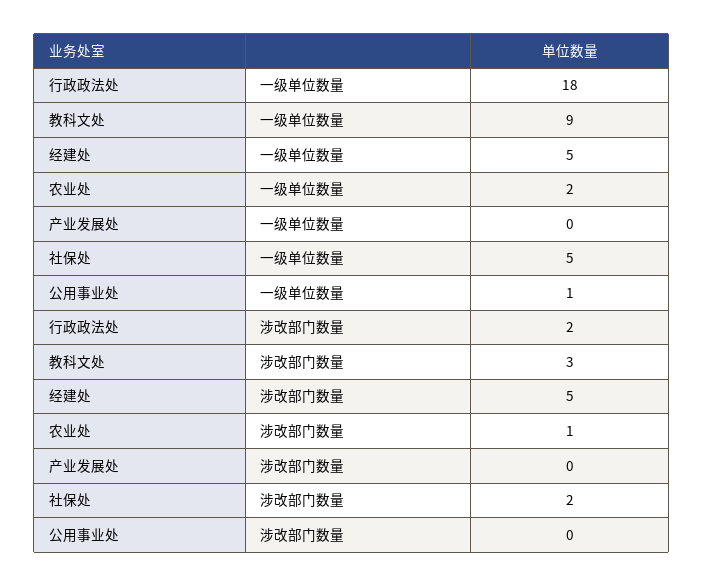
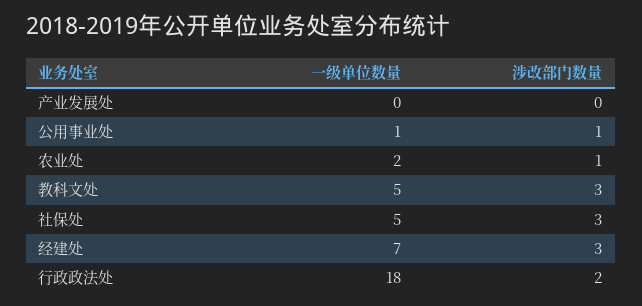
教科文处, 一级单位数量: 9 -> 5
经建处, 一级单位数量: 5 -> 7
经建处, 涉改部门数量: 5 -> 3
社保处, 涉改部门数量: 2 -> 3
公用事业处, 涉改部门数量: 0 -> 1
--
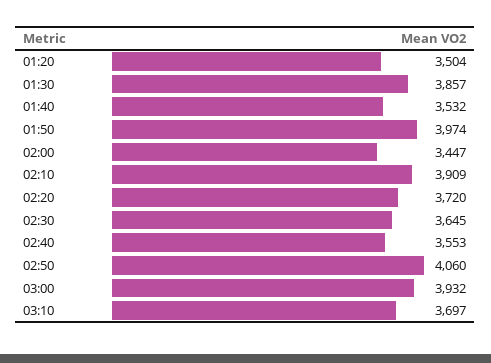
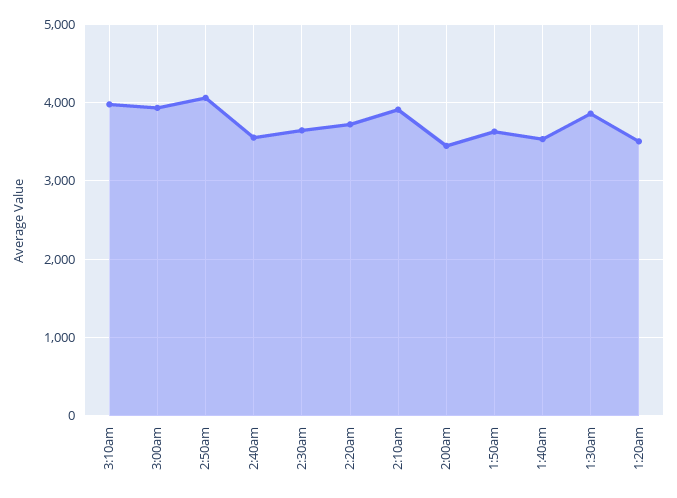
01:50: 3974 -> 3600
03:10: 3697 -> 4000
==
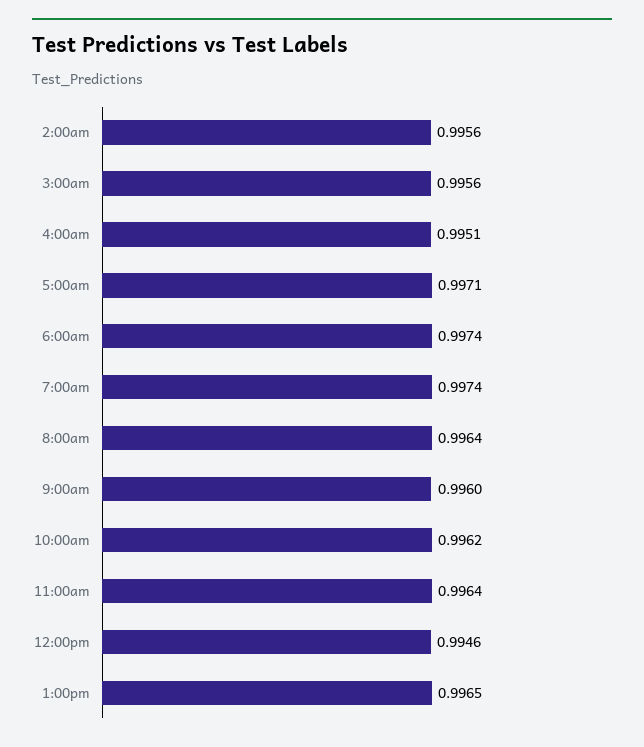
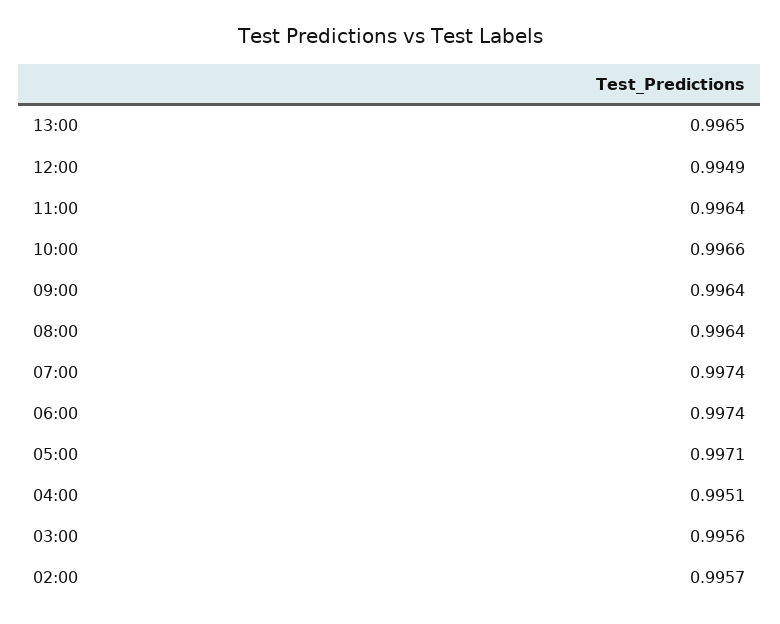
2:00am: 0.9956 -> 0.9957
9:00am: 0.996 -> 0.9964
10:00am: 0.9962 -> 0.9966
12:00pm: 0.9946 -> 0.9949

* ACTIVITY *
All lines above from the one holding "经建处, 一级单位数量: 5 -> 7" to the one holding "公用事业处, 涉改部门数量: 0 -> 1", inclusive, are to be copied exactly; no other line is wanted.

* EXERCISE RESULT *
经建处, 一级单位数量: 5 -> 7
经建处, 涉改部门数量: 5 -> 3
社保处, 涉改部门数量: 2 -> 3
公用事业处, 涉改部门数量: 0 -> 1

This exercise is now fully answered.